Records to use:

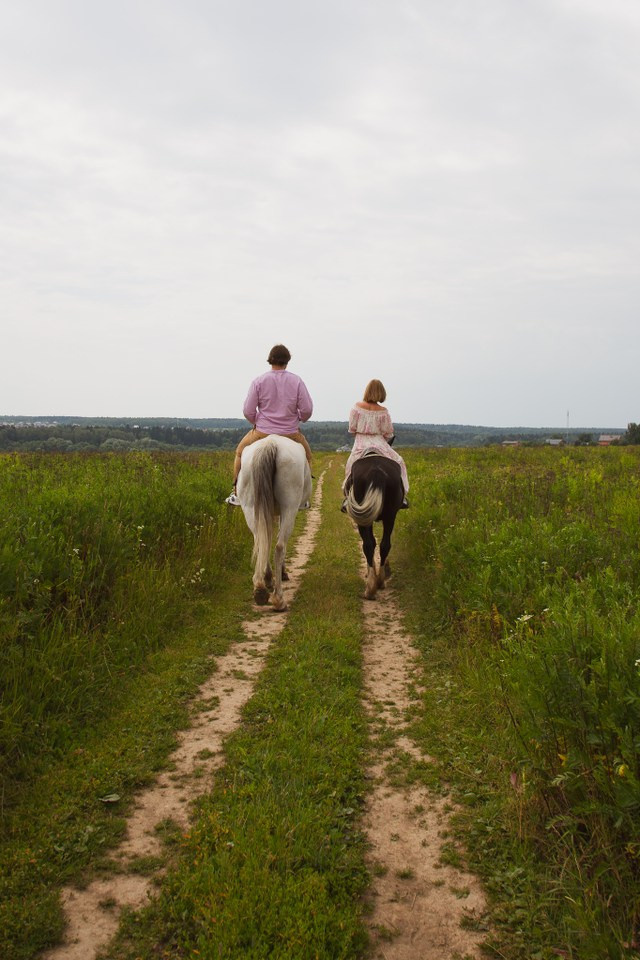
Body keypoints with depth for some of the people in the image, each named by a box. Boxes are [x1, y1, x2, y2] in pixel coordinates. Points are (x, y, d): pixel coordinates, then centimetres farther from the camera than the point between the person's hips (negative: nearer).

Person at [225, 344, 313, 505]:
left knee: (240, 452, 25)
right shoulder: (296, 381, -5)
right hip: (291, 434, 1)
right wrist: (300, 419, 13)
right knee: (306, 456, 28)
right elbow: (307, 409, -9)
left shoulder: (259, 381, -7)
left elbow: (248, 411, -7)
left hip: (262, 432, 0)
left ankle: (237, 494, 22)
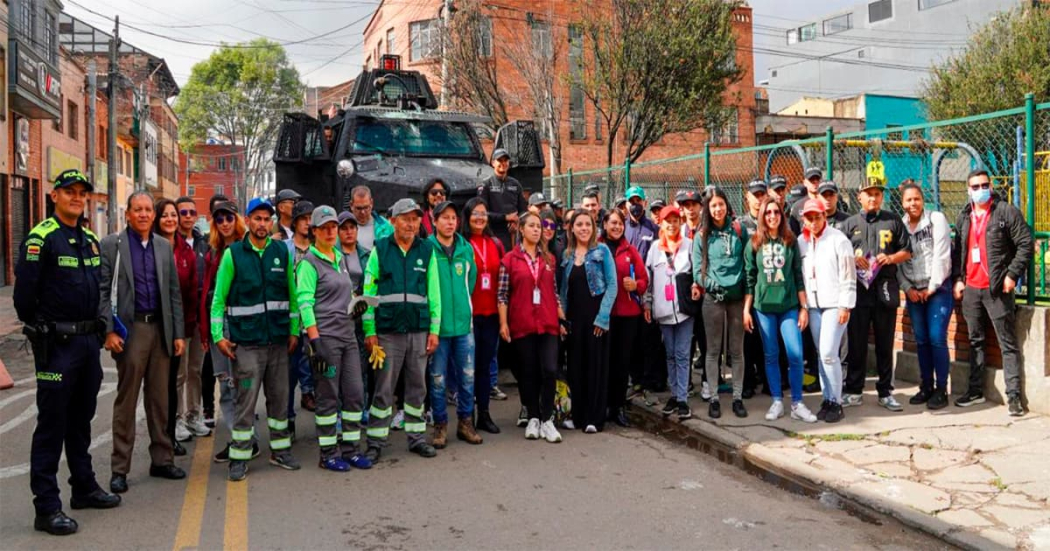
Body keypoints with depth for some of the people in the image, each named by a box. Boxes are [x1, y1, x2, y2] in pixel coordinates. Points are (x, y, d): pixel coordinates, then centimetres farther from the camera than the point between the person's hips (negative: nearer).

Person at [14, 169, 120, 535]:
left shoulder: (90, 240, 12)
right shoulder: (41, 237, -11)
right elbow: (24, 292, -13)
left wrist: (95, 328, 12)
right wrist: (41, 330, -5)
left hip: (87, 341, 7)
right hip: (56, 344, -7)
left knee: (81, 419, 17)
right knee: (52, 423, -2)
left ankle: (84, 487, 30)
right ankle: (47, 507, 6)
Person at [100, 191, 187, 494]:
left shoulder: (164, 247, 11)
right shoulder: (111, 244, -1)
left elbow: (174, 292, 11)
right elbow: (102, 290, -5)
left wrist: (178, 333, 6)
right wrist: (109, 330, -13)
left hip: (160, 329, 4)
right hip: (130, 329, -4)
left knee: (160, 399, 10)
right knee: (126, 400, 2)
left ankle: (162, 459, 19)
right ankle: (119, 468, 10)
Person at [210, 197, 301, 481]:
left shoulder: (282, 251, 6)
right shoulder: (233, 254, -2)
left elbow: (292, 294, 10)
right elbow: (219, 298, -1)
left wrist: (294, 330, 7)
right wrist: (218, 335, -7)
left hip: (278, 338, 3)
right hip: (246, 340, -3)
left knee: (279, 397, 11)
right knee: (245, 401, -2)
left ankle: (280, 450, 24)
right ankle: (239, 458, 9)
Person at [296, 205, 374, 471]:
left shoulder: (340, 258, 15)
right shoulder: (309, 263, -6)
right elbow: (304, 303, -13)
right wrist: (315, 341, -19)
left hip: (347, 334, 7)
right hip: (324, 336, -7)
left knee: (355, 393, 7)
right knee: (328, 396, 0)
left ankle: (351, 449, 18)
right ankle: (328, 454, 11)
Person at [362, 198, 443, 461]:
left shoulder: (427, 251, 7)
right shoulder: (380, 249, 1)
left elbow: (434, 292, 6)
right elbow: (368, 291, 0)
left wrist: (434, 329, 1)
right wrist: (369, 331, -5)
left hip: (419, 330, 2)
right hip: (387, 330, -2)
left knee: (417, 386, 11)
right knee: (383, 389, 1)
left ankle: (416, 437, 23)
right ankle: (375, 442, 11)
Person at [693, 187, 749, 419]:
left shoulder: (739, 230, 5)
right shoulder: (702, 235, 1)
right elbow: (698, 268, 0)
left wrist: (747, 288, -3)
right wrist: (713, 284, -12)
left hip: (737, 296, 1)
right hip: (713, 298, -1)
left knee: (737, 350, 8)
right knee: (713, 350, 5)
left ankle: (738, 398, 17)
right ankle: (713, 398, 13)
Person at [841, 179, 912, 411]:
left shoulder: (893, 221, 10)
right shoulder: (849, 224, 10)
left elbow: (907, 251, 11)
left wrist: (890, 258, -8)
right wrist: (853, 259, -11)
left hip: (885, 289, 0)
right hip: (858, 289, 0)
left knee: (885, 343, 6)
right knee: (857, 343, 3)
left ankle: (885, 392, 16)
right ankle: (853, 391, 12)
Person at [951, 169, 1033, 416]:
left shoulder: (1007, 212, -4)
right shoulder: (964, 217, 13)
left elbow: (1025, 244, -7)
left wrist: (1012, 275, -13)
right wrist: (958, 279, 9)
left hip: (997, 288, -6)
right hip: (970, 288, 6)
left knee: (1007, 343, -1)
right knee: (975, 341, 13)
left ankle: (1014, 395, 2)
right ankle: (975, 390, 21)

Work to complete:
Copy the records from the line with "left wrist: (747, 288, -3)" up to and including the line with "left hip: (885, 289, 0)", with every number in the keypoint values (both pixel coordinates and the depth) shifted up by 90. Copy every other line in that span unchanged.

Final answer:
left wrist: (837, 378, 87)
right wrist: (803, 374, 78)
left hip: (827, 386, 91)
right hip: (803, 388, 89)
left knee: (827, 440, 98)
right knee: (803, 440, 95)
left ankle: (828, 488, 107)
right ankle: (803, 488, 103)
Person at [841, 179, 912, 411]:
left shoulder: (983, 311, 100)
right shoulder: (939, 314, 100)
left elbow: (997, 341, 101)
left wrist: (980, 348, 82)
right wrist: (943, 349, 79)
left hip: (975, 379, 90)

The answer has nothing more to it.